## Action item:
What you should repeat is the run of lines from the top of the listing below through the line with "base | 含有初始状态下的base module | 不允许用户修改", exactly, with no pictures.

## Input for this task:
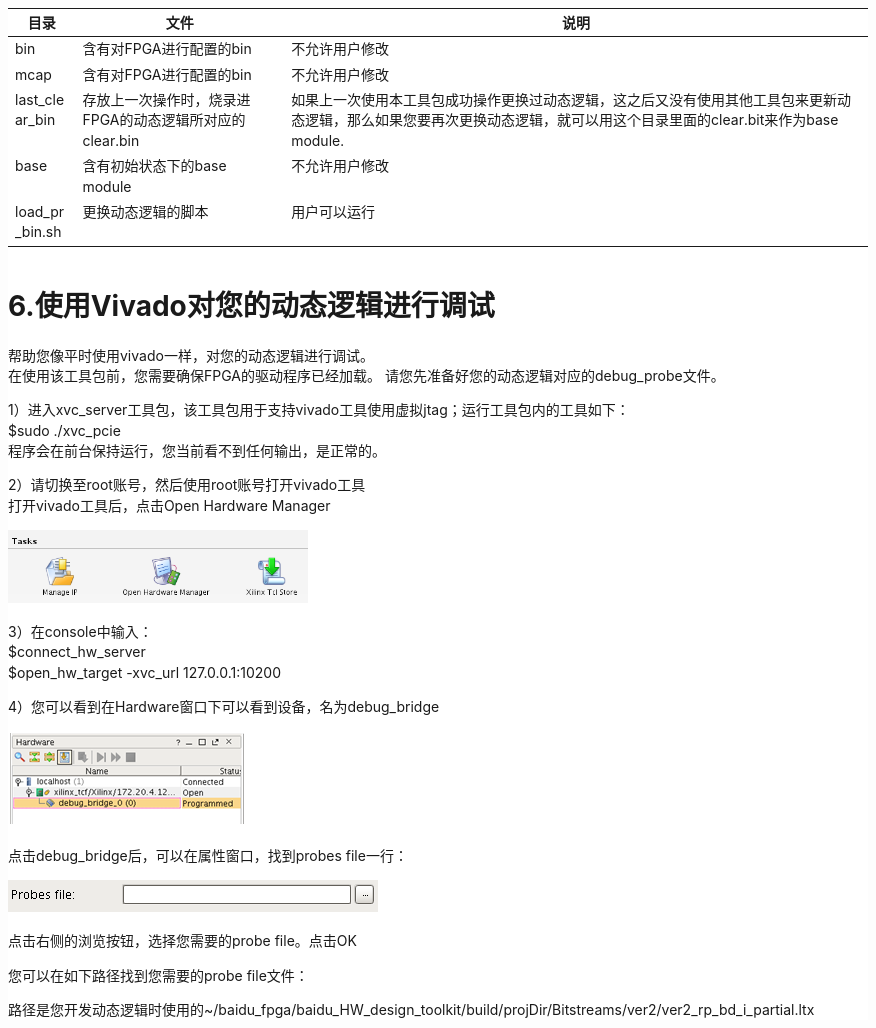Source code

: 目录 | 文件 | 说明 
----|------|----
bin |	含有对FPGA进行配置的bin | 不允许用户修改
mcap | 含有对FPGA进行配置的bin  | 不允许用户修改
last_clear_bin | 存放上一次操作时，烧录进FPGA的动态逻辑所对应的clear.bin | 如果上一次使用本工具包成功操作更换过动态逻辑，这之后又没有使用其他工具包来更新动态逻辑，那么如果您要再次更换动态逻辑，就可以用这个目录里面的clear.bit来作为base module.
base | 含有初始状态下的base module | 不允许用户修改
load_pr_bin.sh | 更换动态逻辑的脚本  | 	用户可以运行

# 6.使用Vivado对您的动态逻辑进行调试

帮助您像平时使用vivado一样，对您的动态逻辑进行调试。  
在使用该工具包前，您需要确保FPGA的驱动程序已经加载。
请您先准备好您的动态逻辑对应的debug_probe文件。  

1）进入xvc_server工具包，该工具包用于支持vivado工具使用虚拟jtag；运行工具包内的工具如下：  
$sudo ./xvc_pcie  
程序会在前台保持运行，您当前看不到任何输出，是正常的。
  
2）请切换至root账号，然后使用root账号打开vivado工具  
打开vivado工具后，点击Open Hardware Manager

<img src="./img/guide/build/img02.png"> 

3）在console中输入：  
$connect_hw_server  
$open_hw_target -xvc_url 127.0.0.1:10200

4）您可以看到在Hardware窗口下可以看到设备，名为debug_bridge

<img src="./img/guide/build/img03.png"> 

点击debug_bridge后，可以在属性窗口，找到probes file一行：

<img src="./img/guide/build/img04.png"> 

点击右侧的浏览按钮，选择您需要的probe file。点击OK

您可以在如下路径找到您需要的probe file文件：

路径是您开发动态逻辑时使用的~/baidu_fpga/baidu_HW_design_toolkit/build/projDir/Bitstreams/ver2/ver2_rp_bd_i_partial.ltx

## Written answer:
Source code

: 目录 | 文件 | 说明 
----|------|----
bin |	含有对FPGA进行配置的bin | 不允许用户修改
mcap | 含有对FPGA进行配置的bin  | 不允许用户修改
last_clear_bin | 存放上一次操作时，烧录进FPGA的动态逻辑所对应的clear.bin | 如果上一次使用本工具包成功操作更换过动态逻辑，这之后又没有使用其他工具包来更新动态逻辑，那么如果您要再次更换动态逻辑，就可以用这个目录里面的clear.bit来作为base module.
base | 含有初始状态下的base module | 不允许用户修改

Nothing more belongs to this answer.